Wide Tailz
Registered: Sep 2011
Posts: 1521 |
09-11-12 09:50 PM
Quote from JasonEdinburgh:
Hi Wide Tailz,
You have some pretty excellent looking equity curves in this thread and I wondered if they turned out to be generally successful, or if they were the result of over-optimisation.
Kind Regards,
-Jason
Greetings!
Thanks for sharing your thoughts and I'm sure if you post a few more times, your PM privileges will kick in. I have a different background from most system traders (mechanical / aerospace engineering) and it may be why I'm doing things they normally wouldn't. If you are afraid of curve fitting, my optimization efforts were probably a bit over the top for what you may consider valid.
The process I used was (from what little info I found) fringe industry standard: make the program, optimize it, test it out of sample, then dump it all into a walk forward tester. Finally, let it run forward for enough time to confirm that the equity curve characteristics are still there in the future, and keep re-optimizing it on a set schedule. Note what is missing: testing one program on several different stocks / futures / markets. I don't believe in this. I think it is an invalid assumption to believe that if a system works on several markets then it must also work the future. Working in the future is what is important, and has nothing to do with working on several unrelated instruments.

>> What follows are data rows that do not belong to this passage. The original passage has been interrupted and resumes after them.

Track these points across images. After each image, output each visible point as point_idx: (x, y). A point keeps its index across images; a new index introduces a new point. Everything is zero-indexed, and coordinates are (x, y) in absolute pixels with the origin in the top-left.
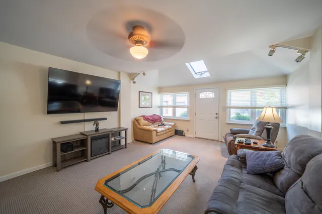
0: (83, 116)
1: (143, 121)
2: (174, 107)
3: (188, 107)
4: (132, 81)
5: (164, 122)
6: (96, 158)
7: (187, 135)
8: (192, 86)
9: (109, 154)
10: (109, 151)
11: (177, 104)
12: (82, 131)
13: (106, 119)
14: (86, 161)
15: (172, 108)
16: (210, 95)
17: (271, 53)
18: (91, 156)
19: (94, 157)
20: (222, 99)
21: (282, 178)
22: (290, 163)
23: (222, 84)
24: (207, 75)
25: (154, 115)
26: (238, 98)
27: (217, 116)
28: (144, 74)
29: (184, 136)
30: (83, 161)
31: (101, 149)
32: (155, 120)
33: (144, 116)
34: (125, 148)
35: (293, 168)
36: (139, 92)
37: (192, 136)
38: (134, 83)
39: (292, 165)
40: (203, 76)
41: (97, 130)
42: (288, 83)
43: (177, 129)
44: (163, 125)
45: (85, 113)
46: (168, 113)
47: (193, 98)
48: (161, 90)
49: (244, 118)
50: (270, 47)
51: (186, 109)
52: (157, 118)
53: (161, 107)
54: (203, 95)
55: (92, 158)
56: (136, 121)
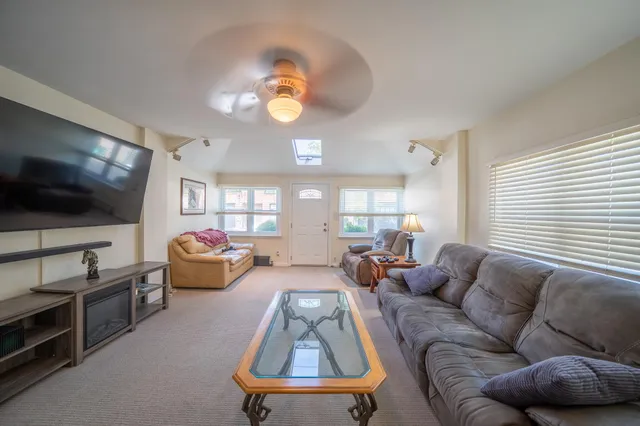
0: (36, 240)
1: (196, 245)
2: (250, 214)
3: (278, 214)
4: (170, 155)
5: (232, 244)
6: (100, 348)
7: (276, 264)
8: (287, 178)
9: (130, 331)
10: (130, 323)
11: (256, 208)
12: (35, 284)
13: (108, 244)
14: (68, 366)
15: (246, 215)
16: (316, 194)
17: (412, 149)
18: (85, 348)
19: (93, 348)
20: (332, 201)
21: (451, 290)
22: (455, 272)
23: (333, 179)
24: (318, 162)
25: (210, 230)
26: (354, 201)
27: (326, 227)
28: (207, 143)
29: (271, 265)
30: (60, 369)
31: (107, 323)
32: (215, 239)
33: (194, 233)
34: (164, 308)
35: (460, 277)
36: (182, 179)
37: (286, 264)
38: (178, 158)
39: (459, 275)
40: (310, 163)
41: (93, 275)
42: (407, 186)
43: (256, 254)
44: (231, 248)
45: (44, 232)
46: (236, 225)
47: (288, 198)
48: (221, 179)
49: (358, 230)
50: (411, 141)
51: (274, 218)
52: (218, 235)
53: (221, 214)
54: (304, 194)
55: (88, 351)
56: (177, 246)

My 'over optimized' algos mostly passed this process, but some of the more filtered stock buyers are still in forward test because they don't trade as often as the SPY system.
In my opinion, the only rule that matters is that the algo must make money in the future in the actual market. You can try to go with the simplest thing that works if it helps you believe that it won't break down in the future...... or you can go with something that you have proven to work in the future, which was made to trade the particular instrument for which it is applied. And yes there are professional fund managers using trend following algos of this type.....
The way I see it, why use a pair of channel lock pliers when you could get much better results with a torque wrench and set of sockets?